Every so often in the world of home design, you meet a refreshing pro who doesn’t take herself too seriously, is not afraid to own up to her mistakes and knows when and where to take the pressure off.
While I confess part of me is hoping you’re thinking, “Why, that’s you, Marni” (I can only aspire), all that is true about Myquillyn Smith, the voice behind The Nester blog, and author of three books, including her newest, due out Sept. 15, “Welcome Home: A Cozy Minimalist Guide to Decorating and Hosting All Year Round” (Zondervan Publishing, hardcover $26.99).
I got an advance copy, which came with this self-effacing author bio: “Myquillyn is a self-taught, design-school dropout who took a weeklong course so she could be a certified home stager and redesigner.”
How could I not like this woman? That same humble confidence shows through in “Welcome Home.” I mean, anyone who writes this can be in my inner circle: “As much as I want my home to feel connected to the season that’s happening outside our walls, I’m not willing to devote more time, money and storage space than what’s needed.”
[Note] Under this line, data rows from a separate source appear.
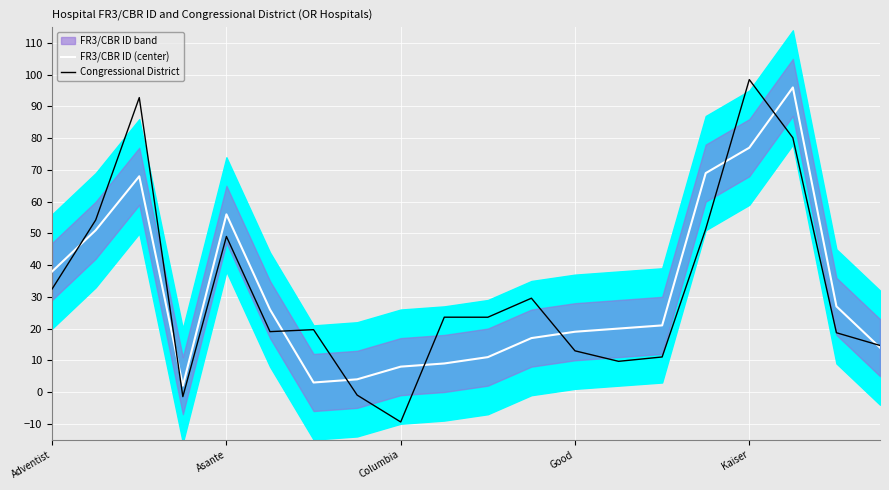

True or false: Congressional District has a value of -9.4 at Columbia.

True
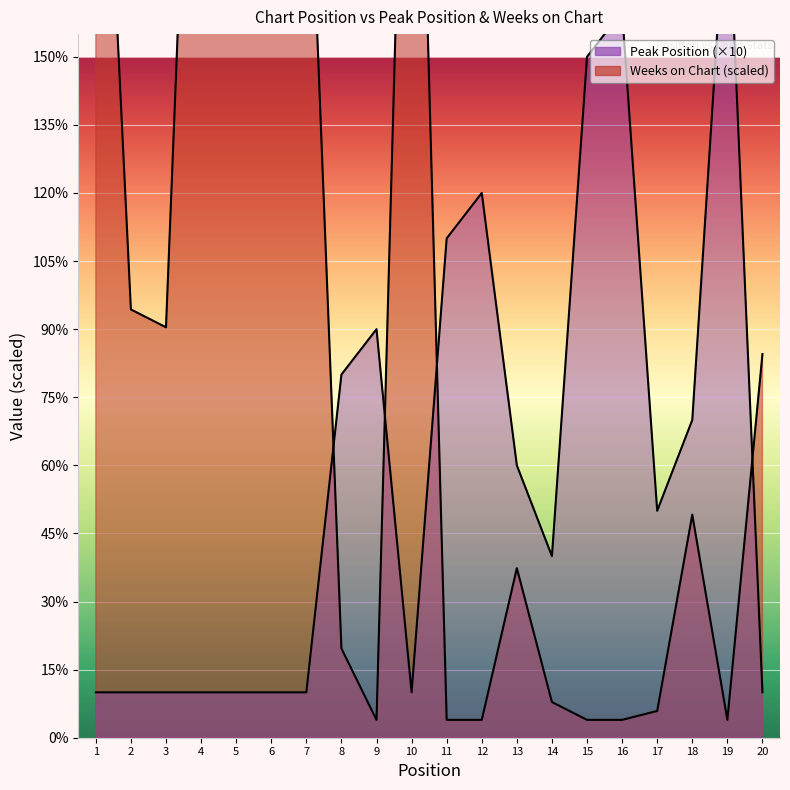

How many lines are shown in the chart?

2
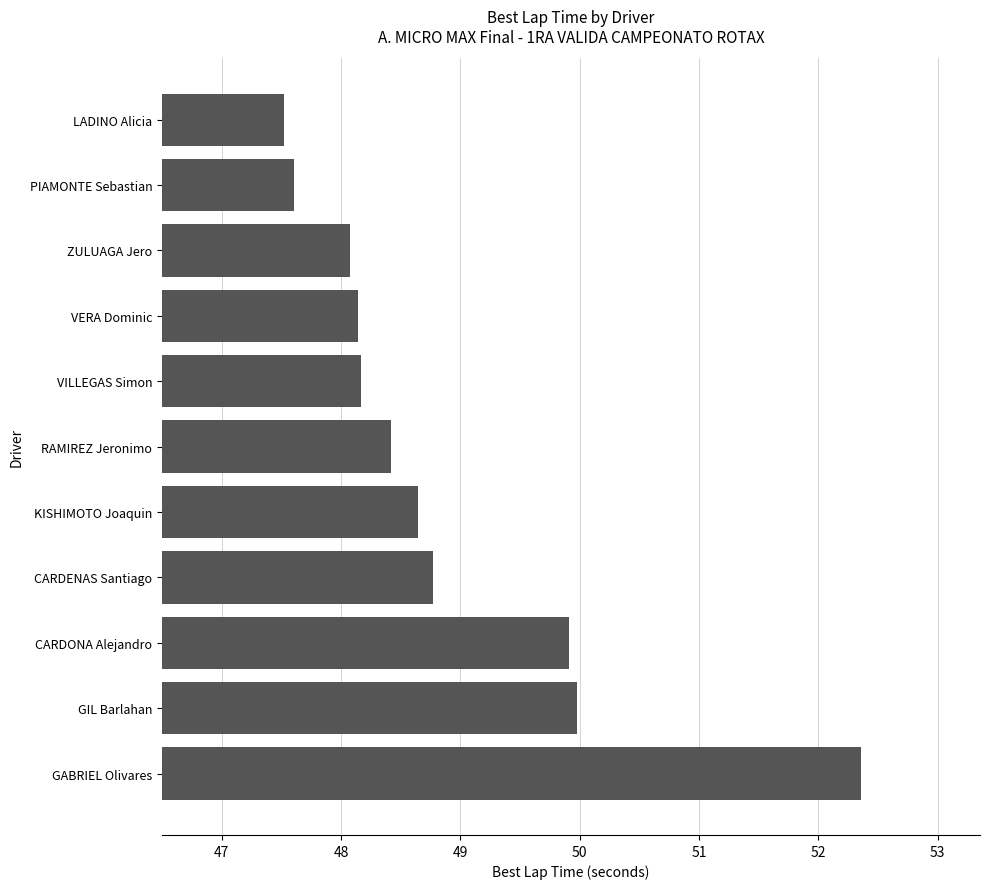

The chart shows a value of 11.7 at PIAMONTE Sebastian. True or false?

False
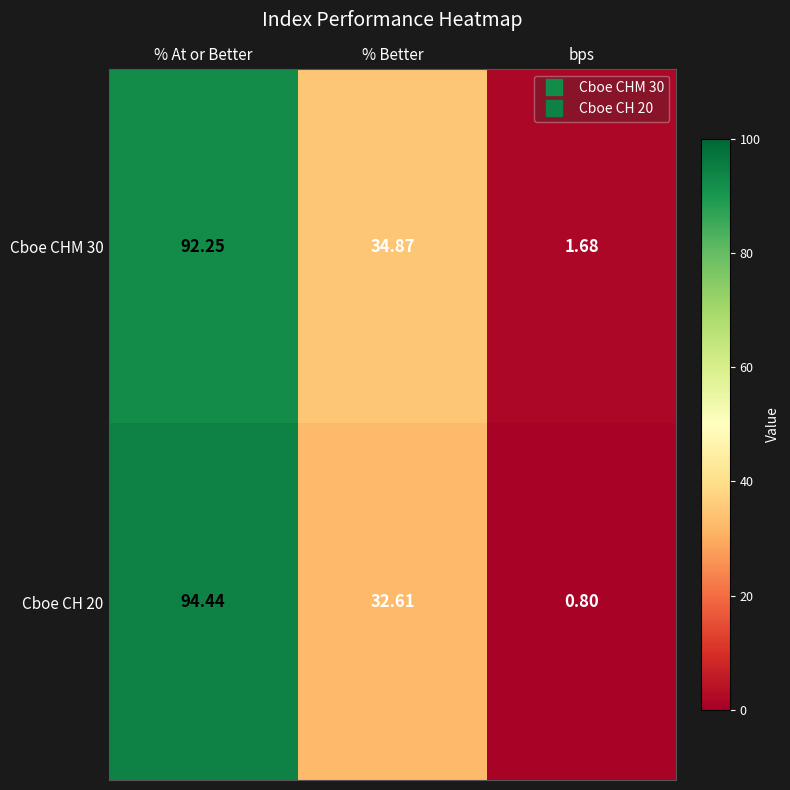

At which label does Cboe CH 20 reach its peak?

% At or Better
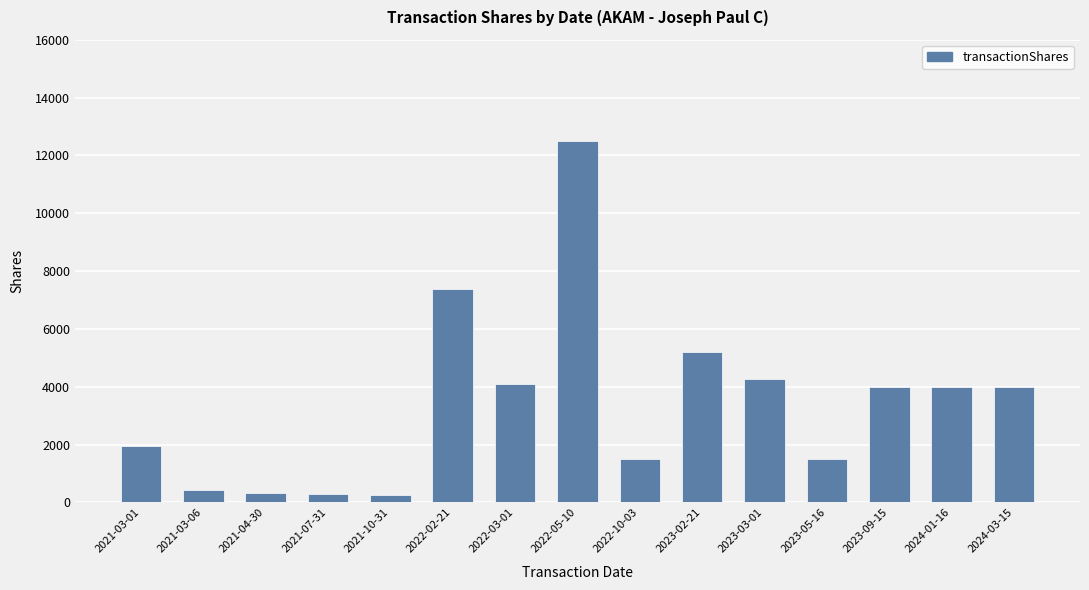

Which label corresponds to the largest value in the chart?

2022-05-10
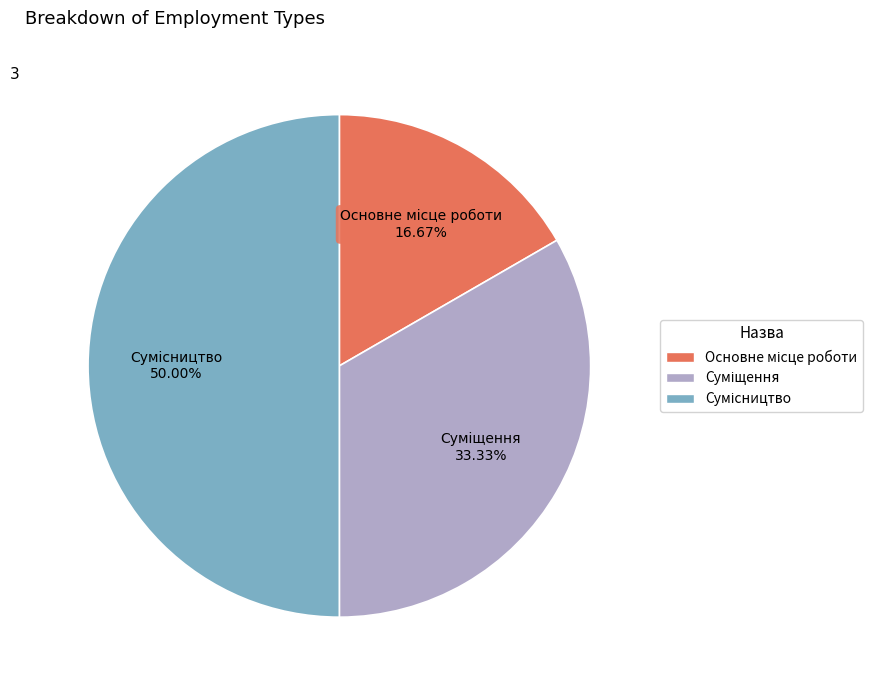

To the nearest percent, what portion does Основне місце роботи represent?

17%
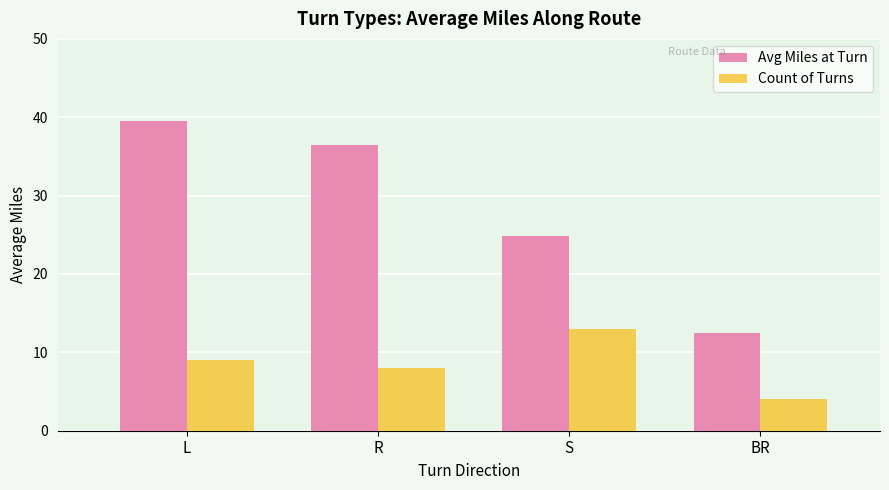

Which series changed the most between L and R?

Avg Miles at Turn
Later in the book, Smith promises that her decorating advice won’t involve any “elaborate DIY projects,” “precise measurements” or “expensive, one-time-use party supplies.”
Can I get an “Amen,” sister?
The book’s four sections, divided predictably by season, include decorating and hosting suggestions in tune with the outdoors, ideas to express seasonal rhythms at home in a way that doesn’t involve dozens of color-coded plastic storage bins, and style moves that reflect the essence of nature, not the plastic and pretend representation of it.
With directives that include more style and less stuff, shop your house and shop your yard, Smith pumps the brakes on perfection and teaches us her cozy minimalist ways.
“Most of us aren’t trying to make our homes look pretty, so our neighbors will be jealous,” she writes. “We want to love our homes so we can use them. We want our homes to look lovely so we can stop thinking about them already, so they’re always ready to welcome you, your family and your friends.”
I needed to talk to Myquillyn and was able to ask her some questions:
Q: We have much in common, including many moves. You’ve lived in 13 houses since you got married. Wow. I’ve lived in 11, and I thought that was a lot.
A: It’s true. I still don’t remember my ZIP code. But looking back at all those moves, they were the best design education ever. You learn so much setting up a house. (Indeed!)
Q: In your book, you say, “Hosting is never about the host, and hospitality is never about the home.” Talk about that.
Find out what’s valuable and what’s not, then pare back your belongings to leave the legacy you want
A: Like everything, I had to learn that the hard way. Having friends over used to be about me. I used to always feel like my house wasn’t ready enough, or nice enough, or perfect enough. But now I see a red flag when I’m having people over, and I’m concerned about my outfit and whether my house is up to snuff.
If that’s what I’m worried about, I’m not in the best place to host. Hospitality is grace with throw pillows. It’s being in a place where we can connect. People miss out on connection when they focus on trying to impress others.
Q: What’s the best way to host a no-pressure get together?
A: My husband and I are big fans of the last-minute text invite. “Hey, want to join us for drinks in the backyard after dinner?” Such an invitation clarifies that there’s no food involved, so no one expects a meal or has to put on fancy clothes, and you don’t have to fuss with the house, except to clean the toilet. I like low-expectation hospitality.
Q: What did you learn while writing this book?
A: I wrote this book out of frustration. The frustration was me scrolling on Pinterest and seeing all these wonderful fall decor photos. I remember one that had dozens of plastic pumpkins lining the stairs. Don’t get me wrong. It looked stunningly beautiful. But I thought, “Is this the standard? Is this the new bar?”
I love seasonal decor, but buying every beautiful thing clogs up our lives and our homes. We do not need to go to Hobby Lobby and buy 67 plastic pumpkins that we’ll store for next year.
Q: What else do you wish more people knew?
A: To decorate for the season, you don’t have to rely on store-made factory decor. It’s more fun to go to a farmers market and find that big, quirky pumpkin, set it out all season, and throw it away after Thanksgiving. Then you honor nature and don’t have to store things in the attic.
Q: You talk a lot about not letting our things boss us around. What do you mean by that?
A: That all those things you save year over year become the boss of us. We need to take back control. A big part of creating a home is paying attention to what our houses are saying. Some things in a room are bossy; some colors and styles are bossy. I don’t want a silk sofa bossing me to be careful. Our stuff needs to serve us, not vice versa.